Ha partecipato, durante la sua esperienza universitaria, a qualche iniziativa collettiva?
“Come ho già detto, ho partecipato in maniera concreta alla vita sociale dell’Orientale. Facevo parte dell’Associazione Studentesca Pangea, una realtà molto attiva fino a qualche anno fa. Organizzavamo corsi di italiano per studenti stranieri e immigrati, festival di musica etnica, workshop, corsi di cooperazione internazionale, insomma un vero laboratorio di idee nel cuore di Palazzo Corigliano. Poi organizzai, insieme al Dipartimento di Studi sull’Europa Orientale, una mostra fotografica sull’est Europa da titolo Sguardi ad Est, un vero successo. Riuscii anche a farla esporre al Museo di Arte Moderna di Budapest.
Ma sicuramente l’esperienza di cui vado più orgoglioso è stata quella di aver fondato, insieme ad alcuni alunni ed ex alunni dell’Orientale, la casa editrice Orientexpress, una realtà ancora viva ed attiva nel nostro Ateneo, e che ogni anno dà voce a nuovi autori ed ai loro testi straordinari.”
Ha pubblicato qualcosa, finora?
“La passione per la scrittura l’ho avuta sin da adolescente, e non è ancora andata via. Di concreto ho pubblicato nel 2006 una raccolta di poesie dal titolo D’Amore & d’Altro, mentre a breve uscirà un libro sul concetto del viaggio e sulla continua ricerca di un luogo chiamato casa. Il titolo sarà Derive e Approdi, e verrà edito, come il precedente, dalla nostra Orientexpress.”
Qual è esattamente il suo lavoro, adesso?

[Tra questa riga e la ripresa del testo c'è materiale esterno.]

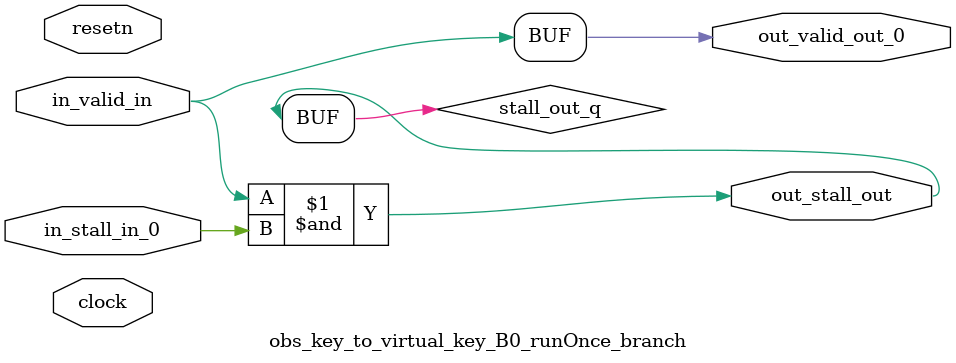
<source format=sv>



(* altera_attribute = "-name AUTO_SHIFT_REGISTER_RECOGNITION OFF; -name MESSAGE_DISABLE 10036; -name MESSAGE_DISABLE 10037; -name MESSAGE_DISABLE 14130; -name MESSAGE_DISABLE 14320; -name MESSAGE_DISABLE 15400; -name MESSAGE_DISABLE 14130; -name MESSAGE_DISABLE 10036; -name MESSAGE_DISABLE 12020; -name MESSAGE_DISABLE 12030; -name MESSAGE_DISABLE 12010; -name MESSAGE_DISABLE 12110; -name MESSAGE_DISABLE 14320; -name MESSAGE_DISABLE 13410; -name MESSAGE_DISABLE 113007; -name MESSAGE_DISABLE 10958" *)
module obs_key_to_virtual_key_B0_runOnce_branch (
    input wire [0:0] in_stall_in_0,
    input wire [0:0] in_valid_in,
    output wire [0:0] out_stall_out,
    output wire [0:0] out_valid_out_0,
    input wire clock,
    input wire resetn
    );

    wire [0:0] stall_out_q;


    // stall_out(LOGICAL,6)
    assign stall_out_q = in_valid_in & in_stall_in_0;

    // out_stall_out(GPOUT,4)
    assign out_stall_out = stall_out_q;

    // out_valid_out_0(GPOUT,5)
    assign out_valid_out_0 = in_valid_in;

endmodule

</source>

“Dopo aver lavorato fino al 2009 a Budapest, sono tornato in Sicilia per un anno, poi a Roma, e ora, da qualche settimana, ho trovato lavoro a Milano. Mi occupo sempre di formazione: lavoro infatti come Project Manager per un’azienda che realizza Master post universitari. Diciamo che posso unire le mie capacità organizzative con la mia passione per l’insegnamento. Ma come sempre non so dove mi porterà questo nuovo percorso della mia vita.”
Se fosse possibile, andrebbe a lavorare all’estero o preferirebbe restare sempre in Italia, con o senza lavoro?
“Ho imparato a non farmi domande e a non progettare il mio futuro, almeno io seguo questo metodo. Mi faccio trasportare dalla corrente del fiume e mi diverto a osservarmi in posti nuovi e in situazioni sempre diverse. Mi piace dire, fra me e me: «Ma guarda, chi lo avrebbe mai detto che saresti finito qui a fare questo?».
Se avessi avuto un programma, forse non avrei mai lasciato la Sicilia nel 1998. Invece adesso eccomi qui, dopo tredici anni, ancora senza una rotta stabilita ma con tante storie alle mie spalle da poter raccontare.
Del resto, credo che abbiamo sempre la libertà di scelta e di cambiar rotta se qualcosa non dovesse piacerci. Spesso ci nascondiamo dietro a scuse, ma è solo paura di prender il largo. Io, dal canto mio, continuerò a seguire quell’antico detto mongolo che mi ha portato molto lontano: «Andremo da Dio, lo saluteremo, e se si dimostra ospitale resteremo con lui. Altrimenti monteremo a cavallo e verremo via».”